Shakespeare Park Has Reopened!

By Peter SM RSS Fri, June 30, 2017

Some great news right before the upcoming Welcome to America July 4th holiday festivities get under way in Philadelphia this weekend... Shakespeare Park has finally reopened!

If you've tried to visit our Parkway Central Library over the past 2 years, then you know how difficult it has been navigating the maze of closed sidewalks, torn up streets, and fenced off parks around the Parkway Museums District in the wake of the major renovations and construction that began to take place on the Parkway and I-676 two years ago.

Walking into work today, I was shocked and surprised to see those fences taken down in the park, reopened sidewalks lined with new benches and landscaping, and a freshly paved Vine Street!

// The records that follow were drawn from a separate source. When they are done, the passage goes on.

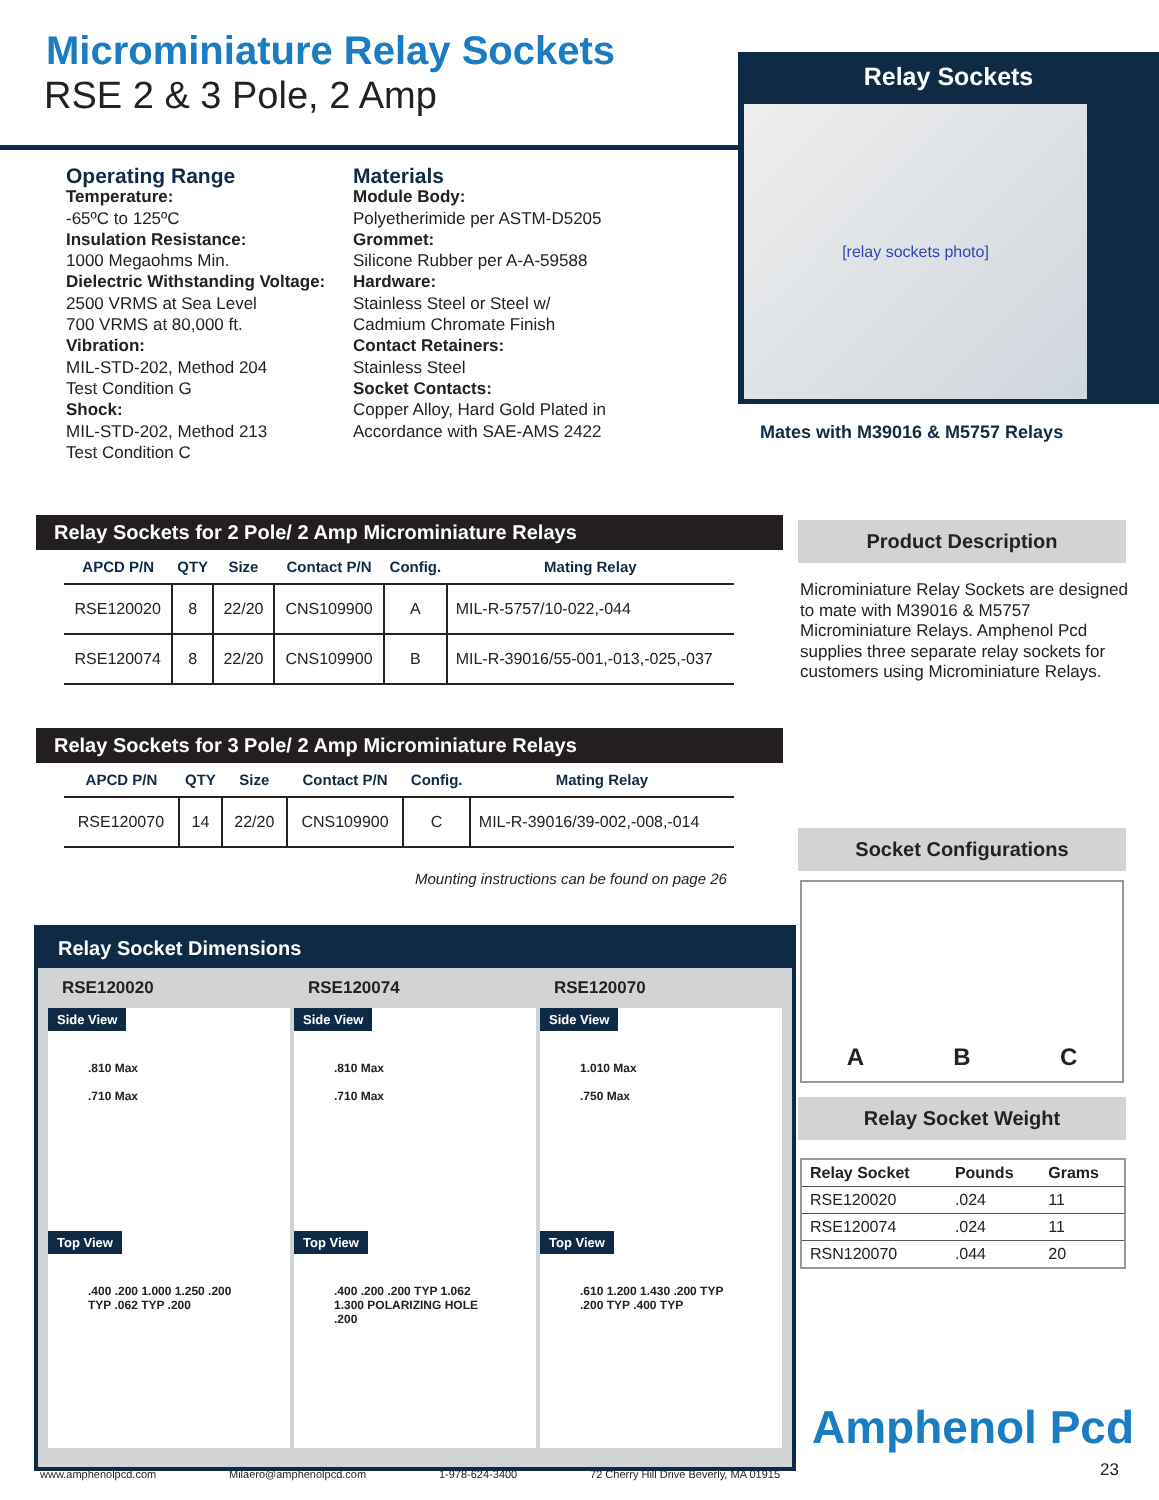Microminiature Relay Sockets
RSE 2 & 3 Pole, 2 Amp
Relay Sockets
[relay sockets photo]
Mates with M39016 & M5757 Relays
Operating Range
Temperature:
-65ºC to 125ºC
Insulation Resistance:
1000 Megaohms Min.
Dielectric Withstanding Voltage:
2500 VRMS at Sea Level
700 VRMS at 80,000 ft.
Vibration:
MIL-STD-202, Method 204
Test Condition G
Shock:
MIL-STD-202, Method 213
Test Condition C
Materials
Module Body:
Polyetherimide per ASTM-D5205
Grommet:
Silicone Rubber per A-A-59588
Hardware:
Stainless Steel or Steel w/
Cadmium Chromate Finish
Contact Retainers:
Stainless Steel
Socket Contacts:
Copper Alloy, Hard Gold Plated in
Accordance with SAE-AMS 2422
Relay Sockets for 2 Pole/ 2 Amp Microminiature Relays
| APCD P/N | QTY | Size | Contact P/N | Config. | Mating Relay |
| --- | --- | --- | --- | --- | --- |
| RSE120020 | 8 | 22/20 | CNS109900 | A | MIL-R-5757/10-022,-044 |
| RSE120074 | 8 | 22/20 | CNS109900 | B | MIL-R-39016/55-001,-013,-025,-037 |
Relay Sockets for 3 Pole/ 2 Amp Microminiature Relays
| APCD P/N | QTY | Size | Contact P/N | Config. | Mating Relay |
| --- | --- | --- | --- | --- | --- |
| RSE120070 | 14 | 22/20 | CNS109900 | C | MIL-R-39016/39-002,-008,-014 |
Mounting instructions can be found on page 26
Product Description
Microminiature Relay Sockets are designed to mate with M39016 & M5757 Microminiature Relays. Amphenol Pcd supplies three separate relay sockets for customers using Microminiature Relays.
Socket Configurations
A B C
Relay Socket Weight
| Relay Socket | Pounds | Grams |
| --- | --- | --- |
| RSE120020 | .024 | 11 |
| RSE120074 | .024 | 11 |
| RSN120070 | .044 | 20 |
Relay Socket Dimensions
RSE120020
Side View
.810 Max
.710 Max
Top View
.400 .200 1.000 1.250 .200 TYP .062 TYP .200
RSE120074
Side View
.810 Max
.710 Max
Top View
.400 .200 .200 TYP 1.062 1.300 POLARIZING HOLE .200
RSE120070
Side View
1.010 Max
.750 Max
Top View
.610 1.200 1.430 .200 TYP .200 TYP .400 TYP
Amphenol Pcd
23
www.amphenolpcd.com Milaero@amphenolpcd.com 1-978-624-3400 72 Cherry Hill Drive Beverly, MA 01915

Shakespeare Park is, of course, named for the famed Bard, where a memorial created by Stirling Calder (the son of Alexander Calder, who sculpted William Penn on the top of City Hall) stands as a sculpture portrait of a morose Hamlet and Touchstone the fool, together representing Tragedy and Comedy. Fittingly, the Free Library’s Rare Book Department is home to William Shakespeare’s First Folio—and his second, third, and fourth, too!—as well as a comprehensive collection of his plays and scholarly works about his life and literary career.

What better way to soak up some summer and the reopening of the park than stopping by Parkway Central Library, checking out a good book, and enjoying some quality reading time outside on "our front lawn"? As Shakespeare might say: "Summer's lease hath all too short a date."